TASK ITEM A:
In the records below, copy out the lines starting with the line containing "List the series" and going on through the line containing "Total Votes Cast, MunsonRepublican, MunsonDemocratic", character for character.

Reviewed by Rochelle Caviness - January 21, 2002

"It was the best of times, it was the worst of times..." This is one of the best known opening lines in Western Literature, and it gives the reader entry into a book that highlights the ultimate heights of human valor and dignity, juxtaposed with the ultimate depths of human evil. A Tale of Two Cities was first published in 1859 and it takes places in the dark days of the French Revolution. This is both a commentary on the revolution and a heart pounding thriller that will have you holding your breath as you wait to see what will happen to Charles Darnay and Sydney Carton, two men whose lives are inextricably entwined.

This one of Dickens more significant works. It has a complicated and well wrought plot, filled with memorable characters such as Madame Defarge. Defarge and her husband run a wine shop, and she sits all day in the shop, silently compiling a knitted register of the enemies of the Revolutionaries, most of whom are destined to become intimately acquainted with Madame Guillotine. A Tale of Two Cities centers around the lives of Charles Darnay, a French Nobleman, Lucie Manette, and Sydney Carton a young Englishman who looks remarkably like Darnay. Carton is the type of character that you cannot help but root for. He is a scoundrel with a golden heart, and Carton saves Darnay's life on several occasion. And his ultimate sacrifice will be indelibly etched in your mind as the true essence of valor.

TASK ITEM B:
Continue the review of A Tale of Two Cities from its last sentence.

PROVIDED RECORDS:
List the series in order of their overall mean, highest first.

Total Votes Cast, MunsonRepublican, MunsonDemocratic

...

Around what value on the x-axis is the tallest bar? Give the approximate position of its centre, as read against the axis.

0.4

...

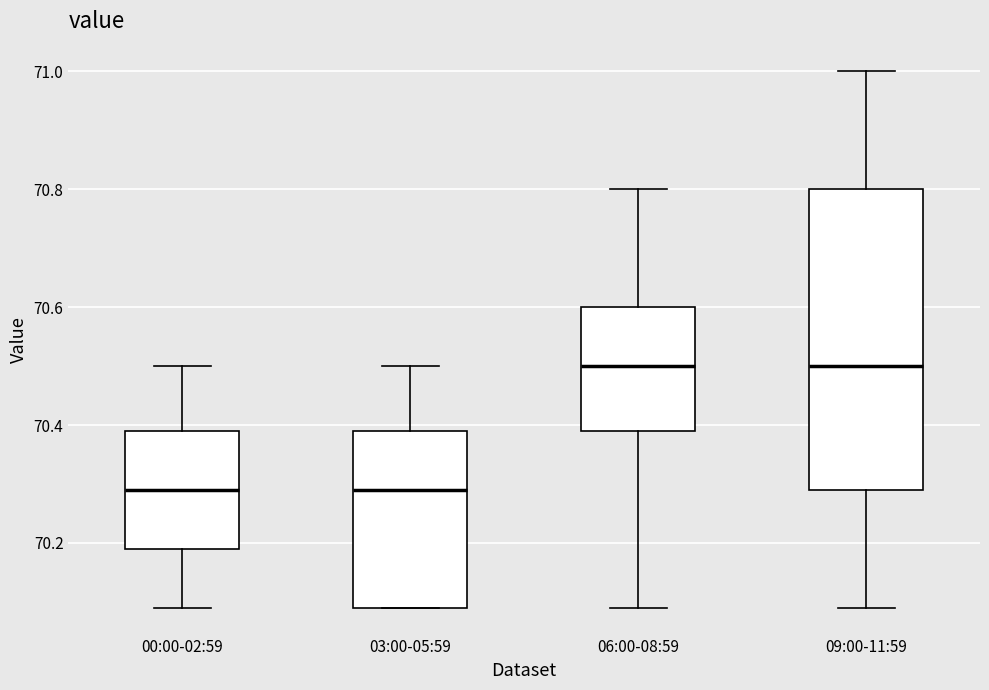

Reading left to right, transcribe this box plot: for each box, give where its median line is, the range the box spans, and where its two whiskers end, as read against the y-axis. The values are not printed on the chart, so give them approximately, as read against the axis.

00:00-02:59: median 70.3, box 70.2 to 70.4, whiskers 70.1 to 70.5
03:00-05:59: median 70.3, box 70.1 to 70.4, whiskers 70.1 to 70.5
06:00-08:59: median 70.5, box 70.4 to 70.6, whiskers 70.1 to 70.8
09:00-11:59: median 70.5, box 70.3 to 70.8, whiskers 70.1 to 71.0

ANSWER BOX A:
List the series in order of their overall mean, highest first.

Total Votes Cast, MunsonRepublican, MunsonDemocratic

ANSWER BOX B:
The two cities in A Tale of Two Cities are London and Paris, and just as the two cities are explored, so are the notions of good and evil, and what they mean to different people in different circumstances. When the story opens, the year 1775 and the terrors of the French Revolution have yet to have occurred. By juxtaposing the two cities, Dickens clearly shows that the horrific events that were to occur in France, could just as easily have occurred in England. It is also a story of self-sacrifice and the extreme lengths that some people will go to - for the sake of a principal. This mythic tale of good and evil is infused with the recurring motif of redemption.

A Tale of Two Cities is essential reading, both because it is a classic work of literature, but also because it is a phenomenal story. It is a marvelously well written story that skillfully weaves elements of romance, history, and unmitigated adventure into a spellbinding narrative.

This unabridged, large print edition of A Tale of Two Cities is 527 pages long. It is printed in a 16 point type face that meets the standard of the National Association for the Visually Handicapped (NAVH).